I know I am late, but I just finished reading On Becoming by Nigeria’s sweetheart, Toke Makinwa, and I must say, “WOW!”
Warning: If you have not read the book, please, download the Okadabooks App. For those in the States, it should be a little over $6 [okadabooks.com].
Makinwa narrates the decade long search for happiness in a man she loved despite the lies, infidelity and deceit. Her story begins with the horrid loss of her parents at a young age and describes her relationship experiences to fill the void of her loss She mentions countless instances of his infidelity, warranting clear grounds to leave the relationship. However, because of love she stayed and endured 14 years of emotional abuse. Just in case you didn’t know, what makes his book ironic is the fact that she is a famous YouTuber who gives relationship advice. While many called her a hypocrite, her loyal fans commended her strength and resilience.
The release of Makinwa’s book may have shocked many, not because stories like this are unheard of, but because she made a public revelation of her private relationship to the world, which in the eyes of our people, is deemed foreign. In many African homes, women have traded their happiness to stay in abusive relationships confusing deception for forgiveness, lies for truth and hate for love.
I debated on writing a review of this book, but I feared it would be longer than the book itself, so I picked out 7 things that I thought would be beneficial for ladies to learn from Toke’s experience.
- Marriage is NOT the answer!
I’ll just leave this here. Moving on…
- “Not Every Time Heart, Sometimes Brain”
I don’t say this to be funny, but honestly, sometimes we need to rationalize some things. There should be a healthy balance between listening to your heart and thinking some things through. “… I am a helpless romantic”, Makinwa says. Every time Maje apologized, her “heart softened” only for him to do it again and again and again. When you are entering a relationship, your feelings may blind you to certain things, but it is up to you to think through what you are getting yourself into.
Learn to love yourself and be comfortable in your own skin. In the book, Maje tells her that his family thinks she is not good enough for him because she is not from the kind of background his family recognizes. Don’t let anyone tell you, you’re not good enough. Be confident in yourself and what you have. Her lack of self-love and worth seemed to ooze off every chapter but the last one. In realization, she states “how can you claim to love someone, if you don’t love yourself?” My advice to all the ladies!

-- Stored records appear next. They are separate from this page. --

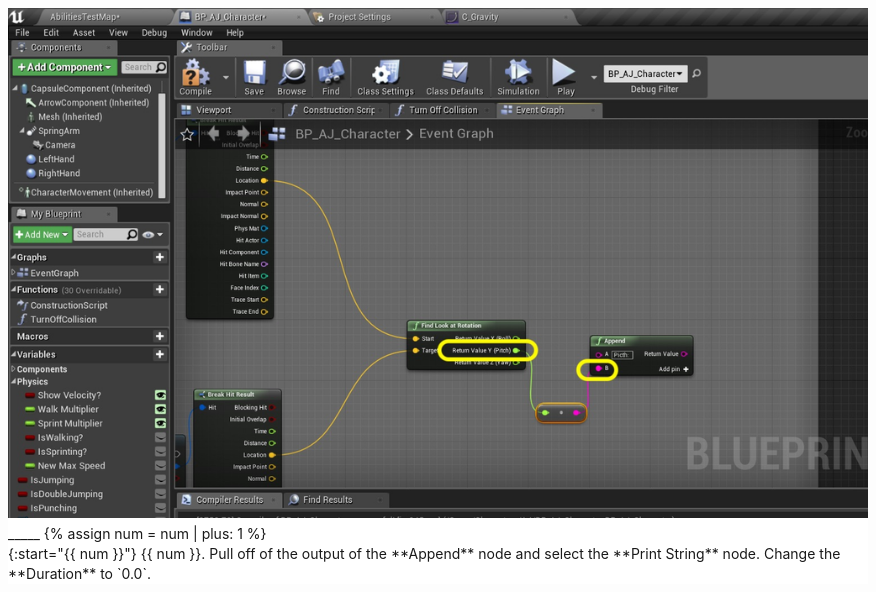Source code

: <img src="images/AppendPitchOutput.jpg"  class= "img-fluid"  alt="Create new sprite with button">  
</div>
</div>
_____ 
{% assign num = num | plus: 1 %}
<div class = "row">
<div class="col-12 col-lg-4 col align-self-center">
<div markdown = "1">
{:start="{{ num }}"}
{{ num }}. Pull off of the output of the **Append** node and select the **Print String** node.  Change the **Duration** to `0.0`.
</div>
</div>
<div class="col-12 col-lg-8">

Don’t depend on any human being for love you can give yourself.
I’m sure everyone has heard the quote, “everyone can hear, very few listen”. Yes, there is a difference! Toke was told on countless occasions to leave Maje. She was blessed enough to be surrounded by family and friends who loved her enough to tell her the truth. Ladies, if you hear something about your man cheating from more than 3 different people, it’s grounds to inquire about it. In Toke’s case, she did. He admitted he was cheating and had babies from other women. Even Maje’s sister advised against being with her brother. “Don’t marry my brother until you hear from God directly” she says. For a man’s sister to not recommend her blood to her fellow woman is a BIG red flag! Yes, we all have haters but this was a classic example of an open book exam.
- Independence and Financial Freedom
One of the up sides to her whole story was her financial freedom and being somewhat of an independent woman. Despite her difficulty in the love category, she worked towards her dreams of becoming a radio/ television personality. According to her, it was the only thing she looked forward to and gave her joy. This is a lesson to all the ladies who plan on depending on someone else for their financial needs. God forbid you end up in a situation like hers’, how will you be able to support yourself? That’s why it is important to work on yourself and become financially stable before going to any relationship. Make sure you have things for yourself and not depend on your fellow human being for your means of survival. Toke’s heart went out to those women who had no means to leave abusive relationships where they have to endure brutal treatment.
Honestly, her faith is the only thing that gave light to the horrible experience she suffered for more than a decade. She narrates how she came from a Christian home and how her walk and relationship with God was strengthened through her experience. If you believe in God, I strongly suggest you build a strong relationship with him before embarking on a relationship with a fellow human being.
- Forgive for your own sake!
Last, but certainly not least, forgiveness. Forgive not for the purpose of the person, but for you. There is a huge sense of relief when you forgive someone.